**WORK INSTRUCTION**: Your output should match the listing below word for word, without any images.

**DATA SEGMENT**:
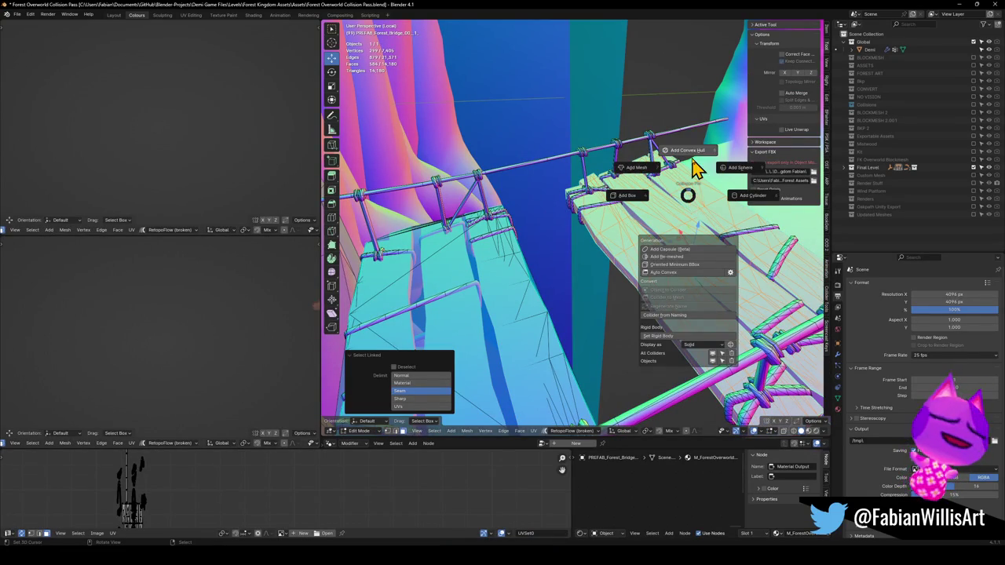
pyautogui.click(694, 163)
# Select the rope railing and frame it in Edit Mode.
pyautogui.moveTo(576, 189); pyautogui.dragTo(649, 191)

**ANSWER FOR THIS EXERCISE**:
pyautogui.click(694, 163)
# Select the rope railing and frame it in Edit Mode.
pyautogui.moveTo(576, 189); pyautogui.dragTo(649, 191)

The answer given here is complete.